** Complete the following **
**a)** Answer these questions using the mflux porting guide:
(i) According to the principles, why should the exact initial noise or latents be exported from the reference rather than relying on matching integer seeds?
(ii) Which two recent ports does the workflow name as examples to review for structure and naming?
(iii) With which component should the port begin when working backwards from the image?
**b)** Pick up the mflux porting guide after its last line and write the next part of it.

** Given text **
---
name: mflux-model-porting
description: Port ML models into mflux/MLX with correctness-first validation, then refactor toward mflux style.
---
# mflux model porting

## Goal
Provide a repeatable, MLX-focused workflow for porting ML models (typically from diffusers repo located near mflux repo in the system) into mflux with correctness first, then refactor to mflux style.

## Principles
- Match the reference implementation first; prove correctness before cleanup.
- Lock correctness with deterministic tests before refactoring.
- During the initial port, avoid premature performance work (e.g., `mx.compile`, kernel fusion tweaks, scheduler micro-optimizations); add optimizations only after correctness is locked.
- Refactor toward shared components and clean APIs once tests are green.
- PyTorch and MLX RNGs are different; for strict parity checks, export the *exact* initial noise/latents from the reference and load them in MLX instead of relying on matching integer seeds.

## Workflow (checklist)
1. **Scope and parity**
   - Define target parity (outputs, speed, memory) and acceptable tolerances.
   - Identify reference files, configs, and checkpoints to mirror.
   - Draft a Cursor plan for the port and review it before starting implementation.
2. **Port fast to reference**
   - Add the model package skeleton and a variant class + initializer.
   - Follow standard mflux initializer/weight-loading style; review recent ports like `z_image_turbo` and `flux2_klein` for structure and naming.
   - Wire weight definitions/mappings early so loading is exercised (implement quantization in the initializer, but skip it during early runs).
   - Keep the first implementation simple and explicit; defer `mx.compile` and other speed-focused changes until deterministic parity is passing.
   - When defining explicit weight mappings, inspect actual tensor values from the model in the Hugging Face cache to confirm names and shapes.
   - Add a minimal hardcoded runner for quick iteration (two tiny scripts: one in the reference repo, one in mflux), seeded with diffusers-style defaults (e.g., 1024×1024, default prompt).
   - Add lightweight shape checks close to the code paths.
   - Use `mx.save`/`mx.load` at critical points; it is OK to add these to the reference (without changing logic) to export latents.
3. **Port order (work backwards from image)**
   - Typical image generation flow: `prompt → text_encoder → transformer_loop → VAE → image`.
   - For porting, invert the order so you can validate pixel space early.
   - Start with VAE decode/encode to validate output images quickly:
     - Export packed latents from the reference just before VAE decode.
     - Load latents inline and decode to an image for visual inspection.
     - Run an encode→decode roundtrip to sanity check reconstruction; a good-looking image reconstruction increases confidence in the implementation.
     - Expect small numeric diffs in tensor values; when it is not clear from the numbers alone, always generate images and rely on human visual inspection to judge whether the match is acceptable.
   - Then port the transformer loop and its schedulers with intermediate latent checks.

** Available data **
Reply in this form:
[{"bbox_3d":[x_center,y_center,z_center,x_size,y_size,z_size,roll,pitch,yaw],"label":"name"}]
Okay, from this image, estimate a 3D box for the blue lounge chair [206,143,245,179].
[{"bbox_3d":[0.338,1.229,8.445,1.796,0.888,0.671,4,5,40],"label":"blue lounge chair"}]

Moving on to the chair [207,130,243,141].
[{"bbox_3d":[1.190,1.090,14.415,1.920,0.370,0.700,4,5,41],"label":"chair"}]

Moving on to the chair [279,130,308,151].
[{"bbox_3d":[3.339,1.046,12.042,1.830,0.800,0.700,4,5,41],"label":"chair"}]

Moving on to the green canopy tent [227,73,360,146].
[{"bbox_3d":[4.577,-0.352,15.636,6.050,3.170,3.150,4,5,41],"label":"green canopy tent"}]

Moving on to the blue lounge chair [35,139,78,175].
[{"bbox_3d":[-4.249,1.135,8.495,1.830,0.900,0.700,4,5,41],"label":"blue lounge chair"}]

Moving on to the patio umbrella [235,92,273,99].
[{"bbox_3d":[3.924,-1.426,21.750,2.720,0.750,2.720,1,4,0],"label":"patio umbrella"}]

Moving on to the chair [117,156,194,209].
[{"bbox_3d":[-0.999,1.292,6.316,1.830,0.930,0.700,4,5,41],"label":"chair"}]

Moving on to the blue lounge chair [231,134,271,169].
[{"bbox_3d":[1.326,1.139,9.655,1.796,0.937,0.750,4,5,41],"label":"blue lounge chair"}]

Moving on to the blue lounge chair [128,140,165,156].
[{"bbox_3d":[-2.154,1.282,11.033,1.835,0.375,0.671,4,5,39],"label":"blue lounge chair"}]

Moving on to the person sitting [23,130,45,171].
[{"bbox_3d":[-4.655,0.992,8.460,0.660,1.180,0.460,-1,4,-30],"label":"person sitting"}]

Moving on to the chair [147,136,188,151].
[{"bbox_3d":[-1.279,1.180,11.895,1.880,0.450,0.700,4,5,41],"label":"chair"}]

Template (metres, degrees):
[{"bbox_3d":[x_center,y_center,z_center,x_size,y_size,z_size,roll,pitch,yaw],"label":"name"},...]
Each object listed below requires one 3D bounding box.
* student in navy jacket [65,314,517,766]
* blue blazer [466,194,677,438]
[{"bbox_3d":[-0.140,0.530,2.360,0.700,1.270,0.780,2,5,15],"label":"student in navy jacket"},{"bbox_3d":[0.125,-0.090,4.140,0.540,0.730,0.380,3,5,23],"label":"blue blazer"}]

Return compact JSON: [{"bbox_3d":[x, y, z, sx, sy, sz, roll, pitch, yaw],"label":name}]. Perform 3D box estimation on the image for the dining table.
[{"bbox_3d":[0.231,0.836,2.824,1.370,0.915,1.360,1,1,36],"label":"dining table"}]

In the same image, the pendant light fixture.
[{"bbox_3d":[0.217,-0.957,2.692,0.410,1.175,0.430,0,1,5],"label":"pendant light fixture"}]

** Results of the exercise **
**a)**
(i) PyTorch and MLX RNGs are different.
(ii) `z_image_turbo` and `flux2_klein`.
(iii) The VAE decode/encode.

**b)**
     - If the reference uses a novel scheduler, port it; otherwise, reuse the existing mflux scheduler.
   - Finish with the text encoder and tokenizer details.
   - After each major component is validated (e.g., VAE, transformer, text encoder), commit with a clear milestone message like "VAE done" to preserve progress.
    - Once the full port is working, remove any loaded tensors or debug artifacts so no traces remain.
4. **Deterministic validation**
   - Create a deterministic MLX test (image or tensor) that locks the output.
   - Run tests via `MFLUX_PRESERVE_TEST_OUTPUT=1 uv run <test command>`.
   - If MLX OOMs on sensible inputs (e.g., 1024×1024), assume a likely porting mistake and re-check shapes or memory-heavy ops.
5. **Post-test refactor (explicit step)**
   - Review commits after the first deterministic test to capture refactoring preferences.
   - Consolidate shared components into common modules.
   - Remove debug paths and one-off schedulers once validated.
   - Move configuration defaults into standard config/scheduler paths.
    - Simplify and decompose large files into focused modules once behavior is locked.
    - Prefer shared scheduler implementations when they already exist in mflux.
    - Ensure CLIs register callbacks via `CallbackManager.register_callbacks(...)` so shared features like `--stepwise-image-output-dir` work; pass a `latent_creator` that supports `unpack_latents(...)`.
    - Keep running the deterministic image test during refactors to avoid regressions.
   - Align the variant class with recent ports (`flux2_klein`, `z_image`): `prompt_cache`, merged `_predict`, RoPE setup inside predict path, `_decode_latents` helper, no verbose comments/docstrings (see repo `RULE.md`).
   - Strip dead scaffolding (e.g. unused gradient-checkpointing flags) once training/inference paths are stable.
6. **Pre-merge polish (after core port works)**
   - **diffusers sanity check**: run matched mflux + diffusers generations; use `mflux-debugging` latent injection if outputs disagree but you need to validate transformer/VAE.
   - **Golden tests**: pick prompt/seed/settings that are stable on target CI hardware; update reference PNGs only after explicit approval (see `mflux-testing`).
   - **img2img**: verify latent packing/normalization on the img2img path matches txt2img and training (especially when reusing a shared VAE from another model family).
   - **Cross-model touch points**: list every file outside `models/<your_model>/`; justify shared changes (`memory_saver` tiling guard, shared VAE `tiling_config`, training `runner` wiring). Drop unrelated edits (e.g. personal `.gitignore` entries).
   - **README**: follow an existing model README structure (e.g. Flux2): hero image, turbo + base examples, feature section (img2img), disk-size warning, Notes, Training. Measure on-disk sizes with `du` on HF cache and/or `mflux-save` + `du -sh` for quantized sizes.
   - **Training**: example JSON under `models/common/training/_example/`, un-ignore in `.gitignore`, fast unit tests for training-adapter preview defaults.
   - Re-run `make lint`, `make test-fast`, then slow golden tests before merge.
7. **Finalize**
   - Re-run tests and basic perf checks after polish.
   - Add CLI/pipeline defaults and completions later, once core output is stable.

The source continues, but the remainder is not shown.